Given entries Start Marker

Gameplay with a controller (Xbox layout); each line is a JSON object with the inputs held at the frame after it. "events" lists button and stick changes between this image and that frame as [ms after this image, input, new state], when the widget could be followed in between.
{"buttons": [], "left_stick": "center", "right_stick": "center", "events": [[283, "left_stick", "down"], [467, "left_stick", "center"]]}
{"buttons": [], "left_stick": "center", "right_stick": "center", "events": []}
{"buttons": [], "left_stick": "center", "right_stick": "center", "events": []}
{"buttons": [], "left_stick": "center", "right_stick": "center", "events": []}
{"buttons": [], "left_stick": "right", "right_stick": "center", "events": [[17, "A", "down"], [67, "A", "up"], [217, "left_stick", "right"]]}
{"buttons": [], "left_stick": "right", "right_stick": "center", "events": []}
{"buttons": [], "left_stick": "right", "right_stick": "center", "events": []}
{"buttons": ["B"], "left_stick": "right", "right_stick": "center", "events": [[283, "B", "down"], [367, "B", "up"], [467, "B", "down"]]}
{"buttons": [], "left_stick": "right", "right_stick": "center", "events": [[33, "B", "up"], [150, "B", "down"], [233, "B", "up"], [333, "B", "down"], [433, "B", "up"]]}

Given entries End Marker

**What you are asked to do**
Out of the preceding entries, pull each line that contains the word "down".

**Completed task**
{"buttons": [], "left_stick": "center", "right_stick": "center", "events": [[283, "left_stick", "down"], [467, "left_stick", "center"]]}
{"buttons": [], "left_stick": "right", "right_stick": "center", "events": [[17, "A", "down"], [67, "A", "up"], [217, "left_stick", "right"]]}
{"buttons": ["B"], "left_stick": "right", "right_stick": "center", "events": [[283, "B", "down"], [367, "B", "up"], [467, "B", "down"]]}
{"buttons": [], "left_stick": "right", "right_stick": "center", "events": [[33, "B", "up"], [150, "B", "down"], [233, "B", "up"], [333, "B", "down"], [433, "B", "up"]]}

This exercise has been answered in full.